Dr. Kanwaljeet Anand, a researcher at the University of Arkansas Medical Center and a leading expert on fetal pain, said he has no doubt that babies have the capacity to feel intense pain by the second trimester. In the third trimester of pregnancy, he said, the internal systems for feeling pain are completely developed. "This is based on multiple lines of evidence," Anand said. "Not just the lack of descending inhibitory fibers, but also the number of receptors in the skin, the level of expression of various chemicals, neurotransmitters, receptors, and things like that."

Some researchers believe that fetuses have the ability to feel real pain beginning as early as the first trimester, as by seven weeks certain anatomical structures have been established. Most, however, accept that the unborn have the ability to register pain by the second or third trimester, which is the default position of this bill.

Several years ago in England, Dr. Vivette Glover triggered controversy when she announced to the BBC that "while it is unlikely the fetus can feel anything before 13 weeks, 'after 26 weeks it is quite probable. But between 17 and 26 [weeks] it is increasingly possible that it starts to feel something and that abortions done in that period ought to use anaesthesia'".

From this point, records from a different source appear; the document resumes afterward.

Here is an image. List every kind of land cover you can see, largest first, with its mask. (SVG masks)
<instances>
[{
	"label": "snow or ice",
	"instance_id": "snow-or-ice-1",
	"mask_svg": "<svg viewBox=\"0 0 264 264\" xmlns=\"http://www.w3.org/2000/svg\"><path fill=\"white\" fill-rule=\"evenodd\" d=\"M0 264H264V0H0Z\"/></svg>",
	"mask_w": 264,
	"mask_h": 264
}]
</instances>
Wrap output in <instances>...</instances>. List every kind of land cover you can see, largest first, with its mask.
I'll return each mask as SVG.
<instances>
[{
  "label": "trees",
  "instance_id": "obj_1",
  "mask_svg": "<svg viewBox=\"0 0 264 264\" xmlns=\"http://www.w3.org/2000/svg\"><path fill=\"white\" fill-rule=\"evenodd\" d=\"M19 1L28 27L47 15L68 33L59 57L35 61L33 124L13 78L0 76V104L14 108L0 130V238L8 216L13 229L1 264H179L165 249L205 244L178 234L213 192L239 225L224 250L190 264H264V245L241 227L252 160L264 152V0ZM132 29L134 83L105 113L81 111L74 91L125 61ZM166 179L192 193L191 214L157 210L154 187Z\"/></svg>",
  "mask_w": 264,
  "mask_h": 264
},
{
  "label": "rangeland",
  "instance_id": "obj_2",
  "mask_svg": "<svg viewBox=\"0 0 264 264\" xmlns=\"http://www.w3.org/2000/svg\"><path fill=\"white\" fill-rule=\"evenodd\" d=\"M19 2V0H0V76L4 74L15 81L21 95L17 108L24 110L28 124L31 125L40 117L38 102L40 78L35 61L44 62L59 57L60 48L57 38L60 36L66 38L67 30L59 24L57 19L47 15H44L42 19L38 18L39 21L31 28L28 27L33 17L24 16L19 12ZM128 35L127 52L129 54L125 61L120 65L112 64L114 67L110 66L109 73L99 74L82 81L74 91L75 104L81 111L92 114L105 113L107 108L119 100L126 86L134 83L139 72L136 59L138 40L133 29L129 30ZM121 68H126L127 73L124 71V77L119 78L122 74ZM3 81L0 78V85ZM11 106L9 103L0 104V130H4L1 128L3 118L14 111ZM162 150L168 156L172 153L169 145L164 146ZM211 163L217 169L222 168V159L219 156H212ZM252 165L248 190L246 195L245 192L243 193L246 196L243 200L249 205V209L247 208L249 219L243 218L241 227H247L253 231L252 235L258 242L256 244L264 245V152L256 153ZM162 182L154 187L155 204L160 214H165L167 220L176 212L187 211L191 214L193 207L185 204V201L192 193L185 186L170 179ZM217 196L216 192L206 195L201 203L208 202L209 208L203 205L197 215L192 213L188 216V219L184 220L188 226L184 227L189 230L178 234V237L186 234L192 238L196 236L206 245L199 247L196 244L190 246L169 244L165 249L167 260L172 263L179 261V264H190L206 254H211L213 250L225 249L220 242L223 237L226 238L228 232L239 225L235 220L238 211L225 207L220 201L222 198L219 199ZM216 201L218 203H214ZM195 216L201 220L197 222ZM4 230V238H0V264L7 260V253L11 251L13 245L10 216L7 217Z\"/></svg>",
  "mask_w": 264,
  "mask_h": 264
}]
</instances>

Dr. Glover is, in fact, pro-abortion, yet she honestly followed the research to her conclusion that after 17 weeks of gestation, anesthesia should be used on the unborn before aborting them because of the high probability of pain. She separated the politics from the known facts.

Sadly, in the U.S. many pro-abortion advocates have been unwilling to support a law requiring abortion providers to be straight with a woman seeking abortion---that it might cause pain to the unborn child and that anesthesia could be made available for the fetus, if she desired it. Perhaps they fear that admitting the research and allowing for anesthesia would weaken there overall position. Yet that is not necessarily so, as civilized societies have laws governing even the treatment of animals to lessen their pain when going through certain procedures that could cause it.

Surely, this is a bill that those on opposing sides of the aisle should be able to jointly support. Basic decency and mercy needn't be politicized. Please contact your representative in the House and ask him or her to support H.R. 6099, the Unborn Child Pain Awareness Act.

Additional links: The Emerging Reality of Fetal Pain in Late Abortion
More information on H.R. 6099 from the House of Representatives


At 12/05/2006 2:28 PM, Blogger Christopher Taylor said...

Let me get this straight: its only wrong to kill babies when it hurts???

At 12/05/2006 10:11 PM, Blogger Anna Venger said...

I don't think that was the point. Obviously, those of us who are pro-life think abortion is wrong whether it hurts them or not. But if an abortion is going to be done, it is only right to acknowledge the pain factor and perhaps lessen it. From a moral perspective, it doesn't mitigate the sin, an unpopular word, but I'll use it nonetheless. Pro-abortion forces, however, don't want any mention of fetal pain or anesthesia. Why?